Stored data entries
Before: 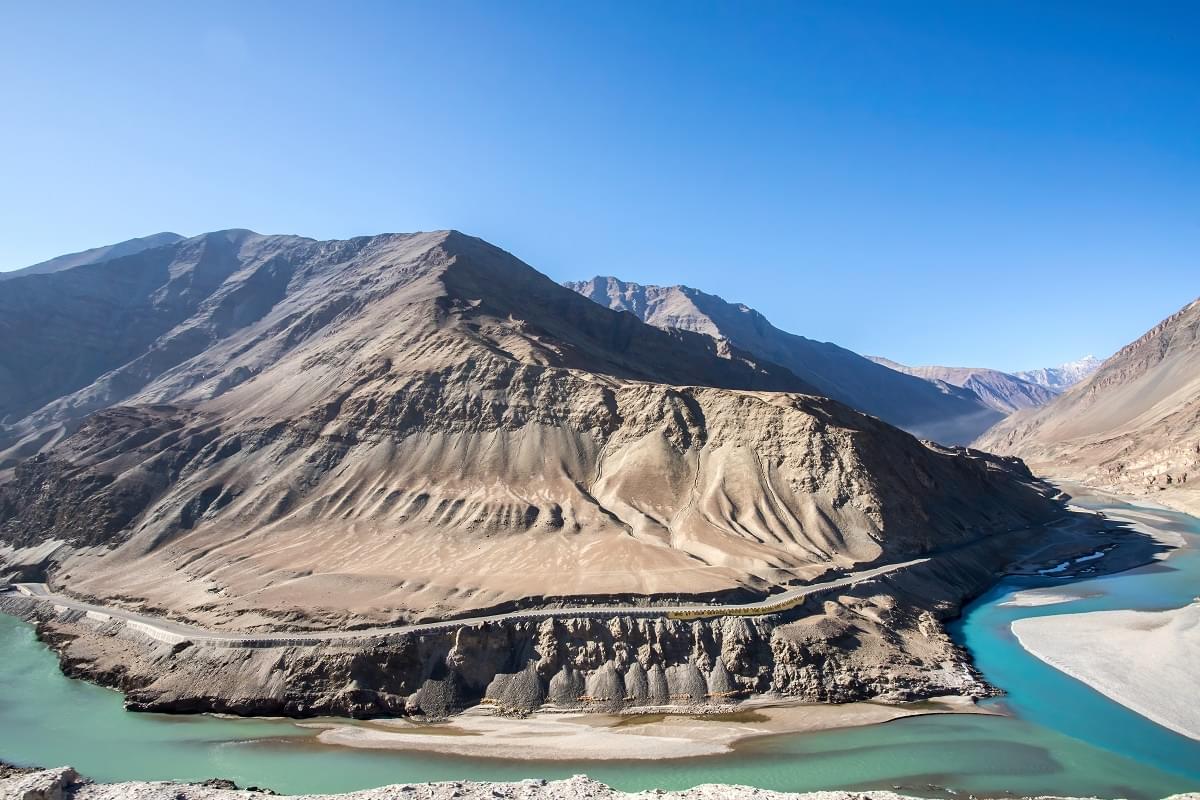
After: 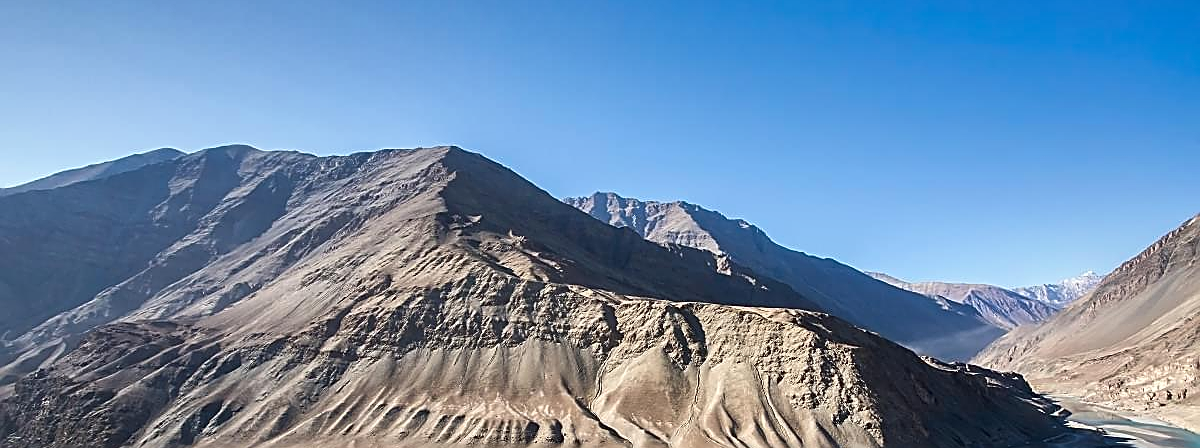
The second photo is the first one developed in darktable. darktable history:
shadows and highlights: radius 108.52, shadows 40.68, highlights -72.88, low approximation 0.01, soften with gaussian
sharpen: amount 0.901
crop and rotate: top 10.605%, bottom 33.274%
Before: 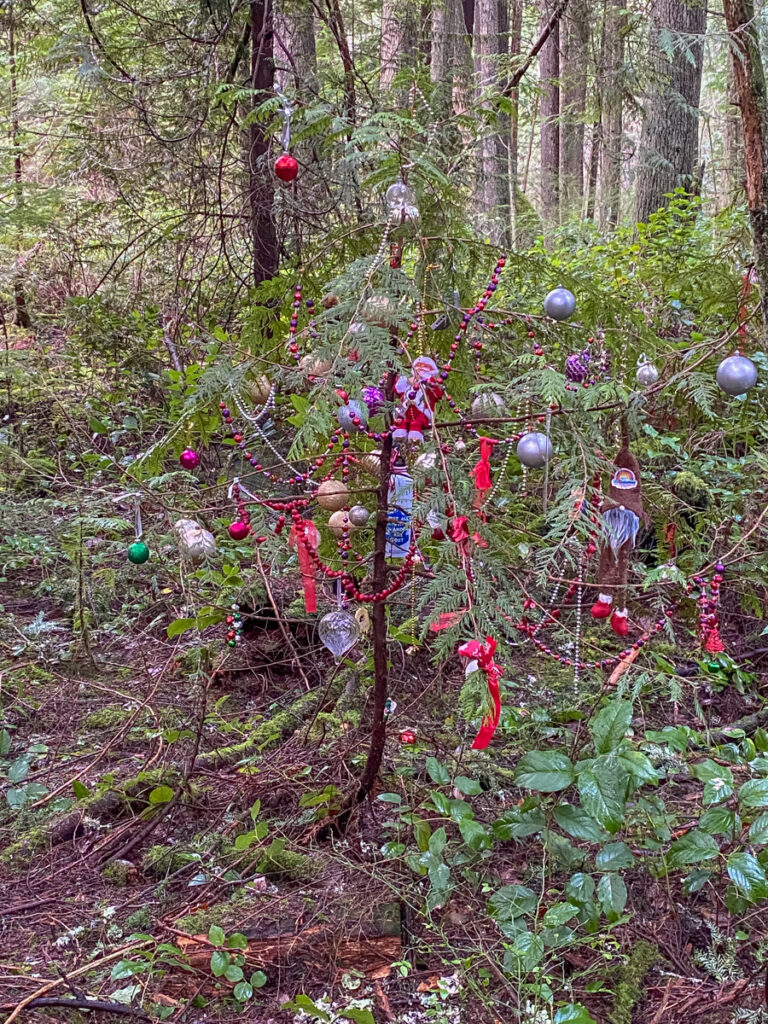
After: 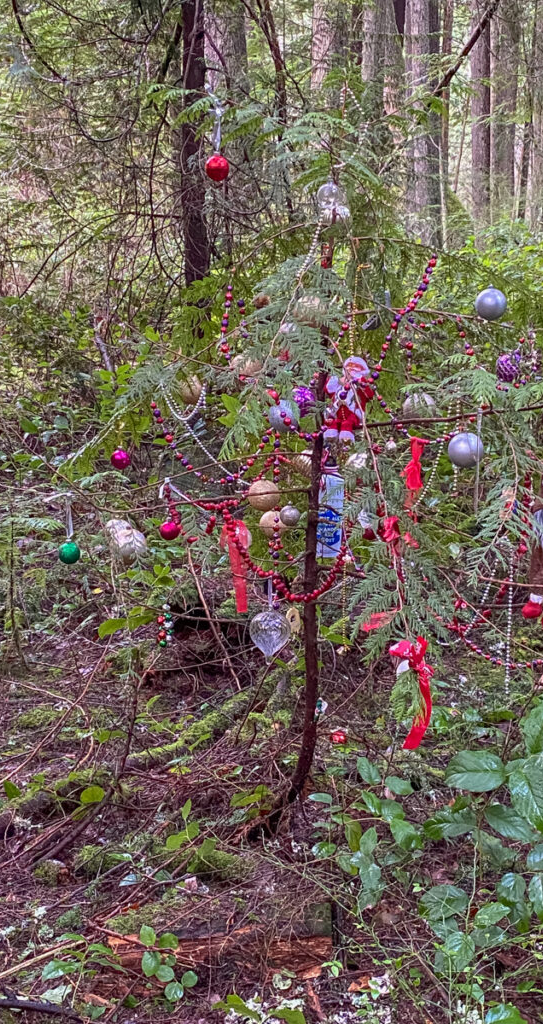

TASK TO CARRY OUT
Copy out the text of every entry above word for word, leaving the pictures out.

FINISHED EXERCISE
Before: 
After: 
The second photo is the first one developed in darktable. darktable history:
shadows and highlights: radius 108.52, shadows 40.68, highlights -72.88, low approximation 0.01, soften with gaussian
sharpen: amount 0.901
crop and rotate: top 10.605%, bottom 33.274%
Before: 
After: 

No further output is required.